Constraints are critical in any scientific enterprise. If a hypothesis predicts that there should be an observable phenomenon, and there isn’t any trace of it, that’s a pretty clear indication that the hypothesis is wrong. And even false hypotheses still move science forward. So it is with astronomy and, in particular, explorations of the early universe. A paper authored by researchers at Cambridge and colleagues now puts a particularly useful constraint on the development of early galaxies, which has been a hot topic in astronomy as of late.

Image of some of the oldest galaxies in the universe. Credit – NASA

Part of the reason that has been a hot topic is that, for the first time, we’re starting to get telescopes capable of peering back that far. The James Webb Space Telescope sparked much hope for being able to peer back to the earliest stars. However, while that instrument is still going through its data collection phase, plenty of other highly capable telescopes can provide some insight as well.

One of those is the SARAS3 radio telescope, which is deployed over a lake in India. It monitored some of the light coming from the earliest galaxies and provided data to the team from Cambridge, who analyzed it, looking for one defining feature.

UT video on the early universe.

Known as the 21-cm hydrogen line, this is the spectrum that hydrogen emits when its electron changes state. It’s been used consistently in Early Universe Cosmology since its discovery in the 1940s, largely because it can make its way through the cloudy dust that shrouds the volume of the early universe. That ability also makes it capable of passing effortlessly through Earth’s atmosphere, allowing it to be easily detected by a ground-based telescope like SARAS3.

What was notable in the Cambridge paper was the lack of the 21-cm line. In fact, this common line that is so widely used in other parts of cosmology seemed to be absent from the galaxies that existed only 200 million years after the Big Bang.

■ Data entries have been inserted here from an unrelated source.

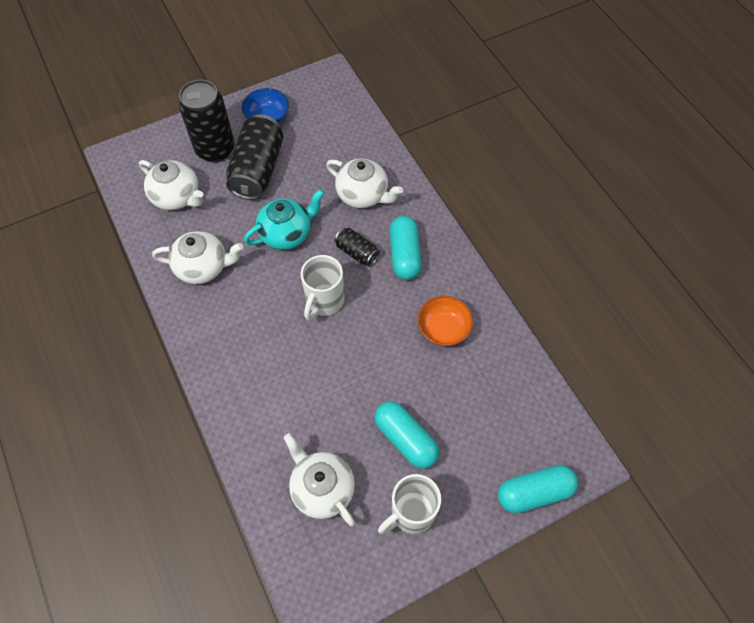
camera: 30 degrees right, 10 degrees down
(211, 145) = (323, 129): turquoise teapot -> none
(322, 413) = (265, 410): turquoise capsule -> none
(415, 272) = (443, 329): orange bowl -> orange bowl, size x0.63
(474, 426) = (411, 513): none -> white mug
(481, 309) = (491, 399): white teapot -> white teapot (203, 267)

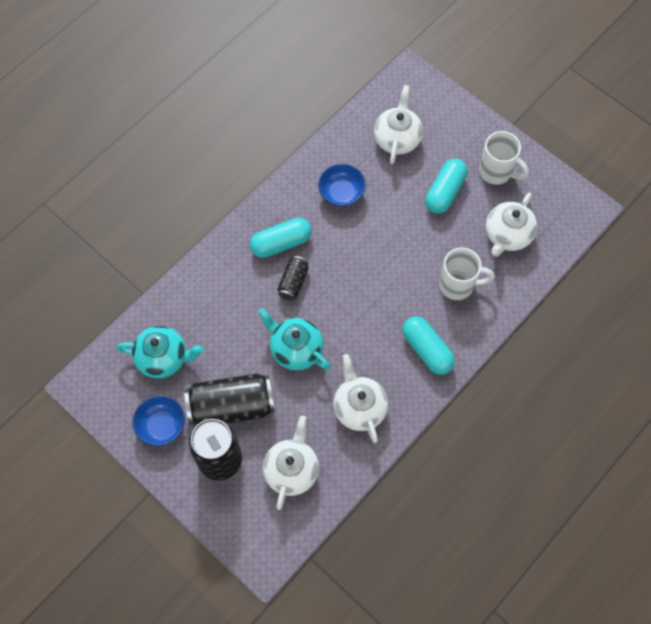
camera: 110 degrees left, 5 degrees up
(324, 301) = (352, 291): white mug -> white mug (458, 285)
(327, 133) = (163, 358): none -> turquoise teapot
(363, 195) = (228, 299): white teapot -> white teapot (397, 138)
(443, 329) = (341, 193): orange bowl -> blue bowl
(534, 492) = (446, 101): turquoise capsule -> turquoise capsule (427, 350)

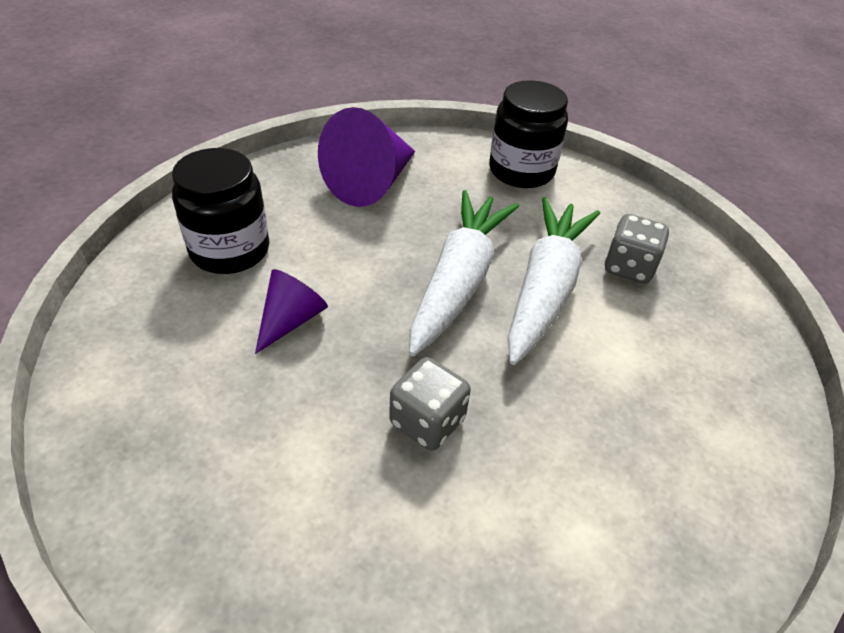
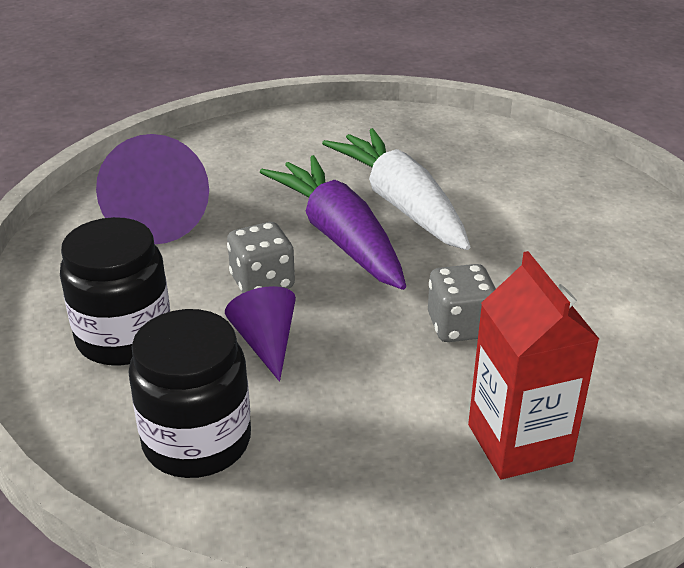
camera: 45 degrees left, 10 degrees down
(313, 555) = (519, 443): none -> red carton
(459, 281) = (340, 237): white carrot -> purple carrot
(521, 171) = (260, 140): black jar -> black jar (197, 441)
(629, 267) = (428, 158): grey dice -> grey dice (262, 282)

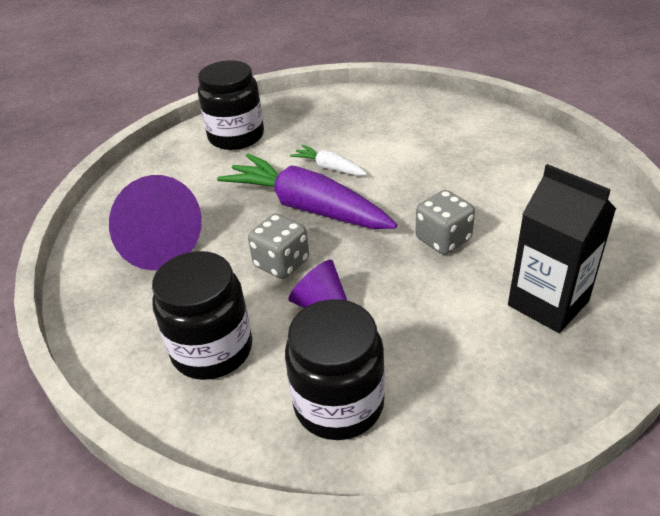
camera: 25 degrees left, 5 degrees up
(330, 136) = (236, 136): none -> black jar
(401, 204) = (329, 168): white carrot -> white carrot, size x0.47
(519, 443) = (548, 303): red carton -> black carton

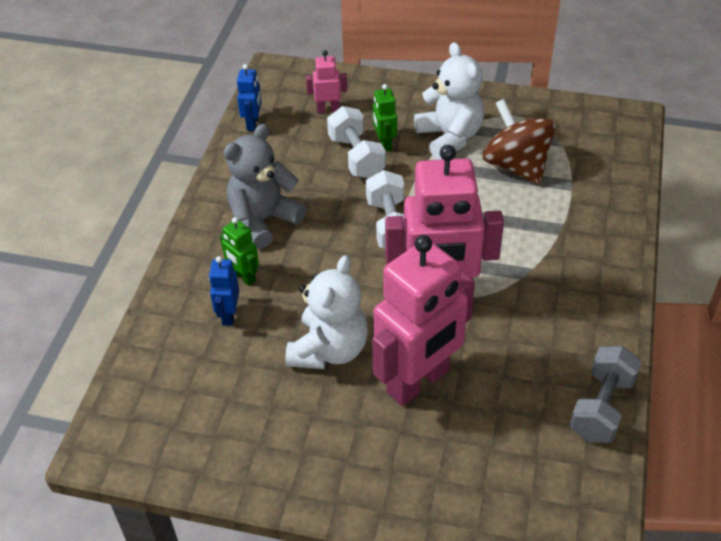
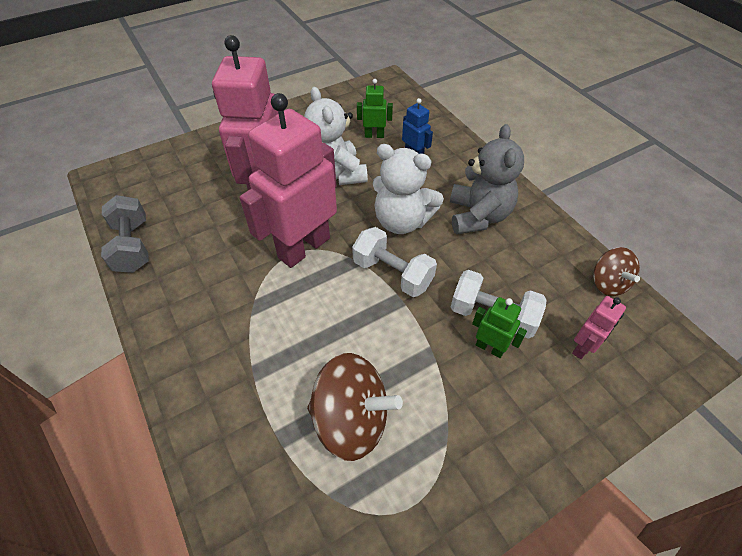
camera: 135 degrees right, 5 degrees up
(243, 277) = (436, 177): green robot -> green robot (374, 135)
(253, 123) = (607, 283): blue robot -> brown spinning top
(449, 137) = (446, 406): white teddy bear -> white teddy bear (402, 221)

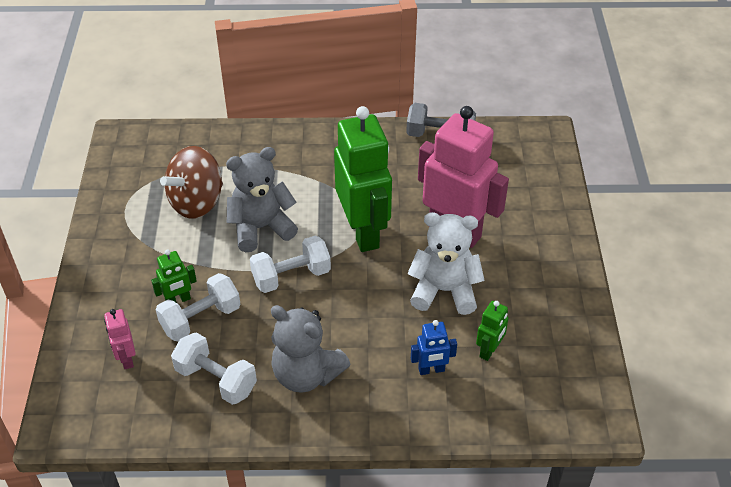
camera: 120 degrees right, 5 degrees down
(303, 247) = (363, 232): pink robot -> green robot
(349, 331) = (261, 228): none -> grey teddy bear
(402, 221) = (344, 311): white teddy bear -> none
(536, 268) = (216, 380): none -> white dumbbell
(607, 283) = (157, 423): brown spinning top -> none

With that constraint, the authors were able to do two things. One was disproving a tentative finding from another research group. The other was defining some of the significant characteristics of those galaxies.

Want to learn more about the 21-cm line? This lecture from a professor at Brown might help.
Credit – Brown University Department of Physics YouTube Channel

Another research group led by Arizona State University and the Massachusetts Institute of Technology published another paper in 2018 using data from the EDGES radio telescope in Australia. That paper detailed a possible detection of some of the light from the earliest galaxies in the universe. It also threw a wrench into one of the early models of cosmological expansion, which didn’t expect such a detection. Now data from this new paper casts some doubt on that finding, though there still needs to be additional independent confirmation of it.

When defining the characteristics of galaxies, one crucial factor is how bright they are. The lack of a 21-cm line points to a simple fact – they weren’t very bright. Or at least not thousands of times more luminous than galaxies are today. If they were, the 21-cm line should have been powered enough to show through the haze and be detectable in the SARAS3 data. Other constraints detailed in the paper include the masses of those galaxies, as well as their efficiency at heating up hydrogen.

All this means for cosmology is simply that more data is needed, and two experiments are coming up soon that should provide it. In addition to the JWST, there is a project called the Radio Experiment for the Analysis of Cosmic Hydrogen (REACH), which is expected to present results sometime next year. Until then, astronomers are gathering a clearer picture of the early universe, even if it’s from the lack of an expected signal.